What you have to do> Scan the records beneath this line for the line holding "3. The Working" and the line holding "Fund for Victims", then transcribe exactly those two and all lines between.

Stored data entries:
================================

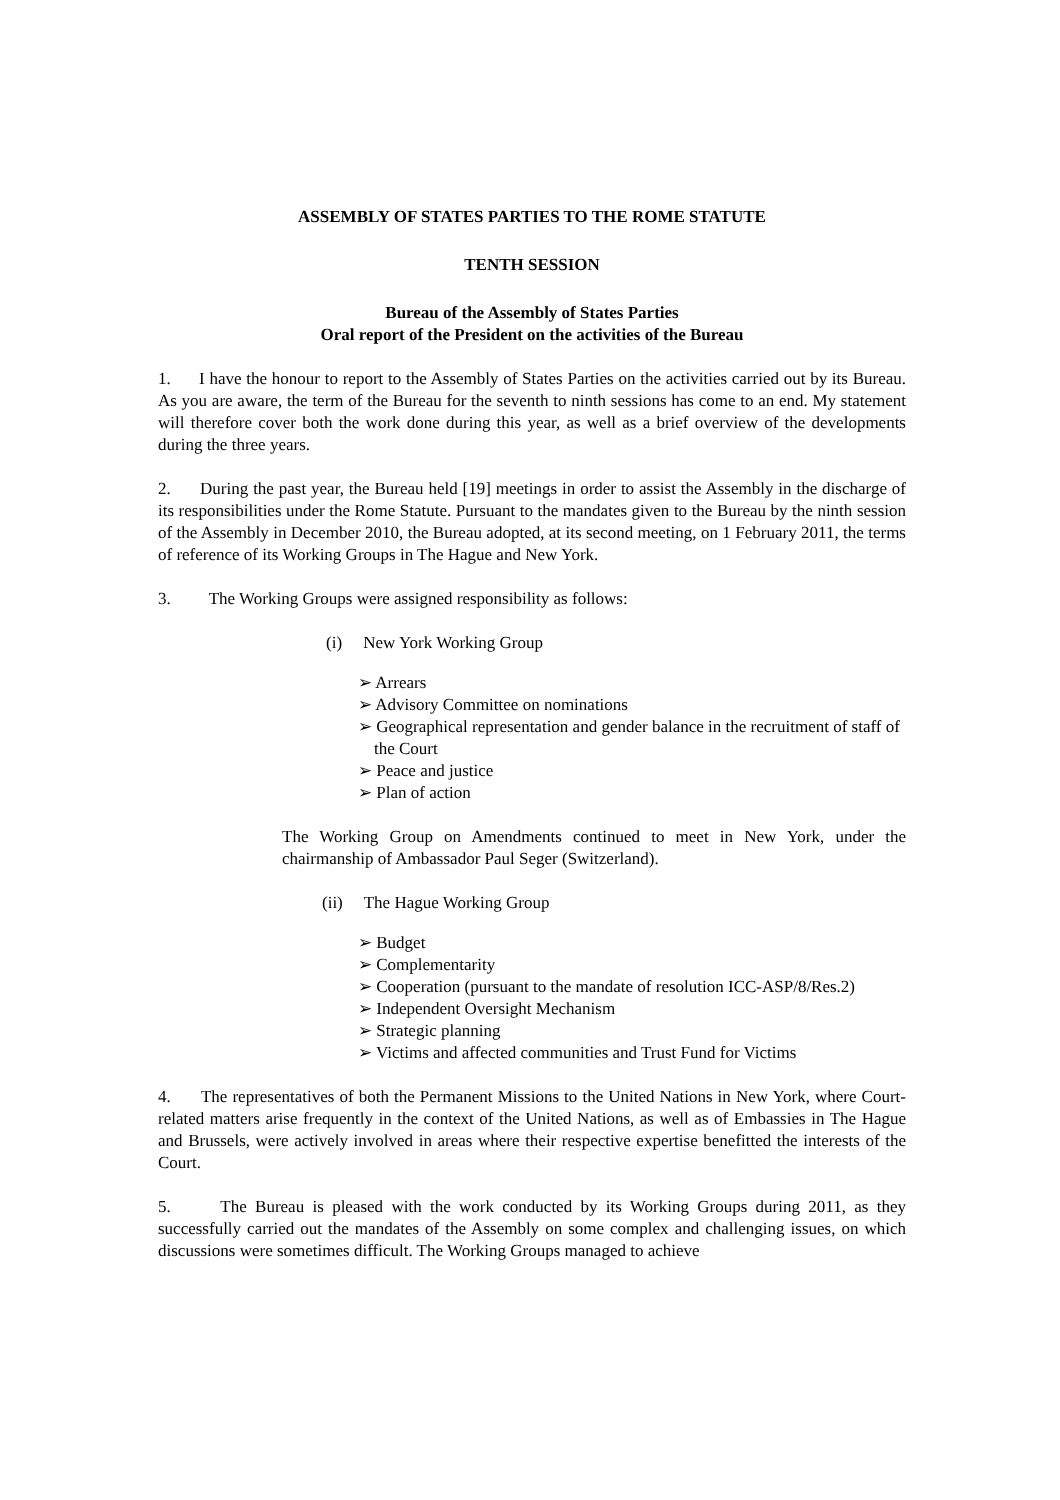ASSEMBLY OF STATES PARTIES TO THE ROME STATUTE
TENTH SESSION
Bureau of the Assembly of States Parties
Oral report of the President on the activities of the Bureau
1. I have the honour to report to the Assembly of States Parties on the activities carried out by its Bureau. As you are aware, the term of the Bureau for the seventh to ninth sessions has come to an end. My statement will therefore cover both the work done during this year, as well as a brief overview of the developments during the three years.
2. During the past year, the Bureau held [19] meetings in order to assist the Assembly in the discharge of its responsibilities under the Rome Statute. Pursuant to the mandates given to the Bureau by the ninth session of the Assembly in December 2010, the Bureau adopted, at its second meeting, on 1 February 2011, the terms of reference of its Working Groups in The Hague and New York.
3. The Working Groups were assigned responsibility as follows:
(i) New York Working Group
➢ Arrears
➢ Advisory Committee on nominations
➢ Geographical representation and gender balance in the recruitment of staff of the Court
➢ Peace and justice
➢ Plan of action
The Working Group on Amendments continued to meet in New York, under the chairmanship of Ambassador Paul Seger (Switzerland).
(ii) The Hague Working Group
➢ Budget
➢ Complementarity
➢ Cooperation (pursuant to the mandate of resolution ICC-ASP/8/Res.2)
➢ Independent Oversight Mechanism
➢ Strategic planning
➢ Victims and affected communities and Trust Fund for Victims
4. The representatives of both the Permanent Missions to the United Nations in New York, where Court-related matters arise frequently in the context of the United Nations, as well as of Embassies in The Hague and Brussels, were actively involved in areas where their respective expertise benefitted the interests of the Court.
5. The Bureau is pleased with the work conducted by its Working Groups during 2011, as they successfully carried out the mandates of the Assembly on some complex and challenging issues, on which discussions were sometimes difficult. The Working Groups managed to achieve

================================

Expected answer>
3. The Working Groups were assigned responsibility as follows:
(i) New York Working Group
➢ Arrears
➢ Advisory Committee on nominations
➢ Geographical representation and gender balance in the recruitment of staff of the Court
➢ Peace and justice
➢ Plan of action
The Working Group on Amendments continued to meet in New York, under the chairmanship of Ambassador Paul Seger (Switzerland).
(ii) The Hague Working Group
➢ Budget
➢ Complementarity
➢ Cooperation (pursuant to the mandate of resolution ICC-ASP/8/Res.2)
➢ Independent Oversight Mechanism
➢ Strategic planning
➢ Victims and affected communities and Trust Fund for Victims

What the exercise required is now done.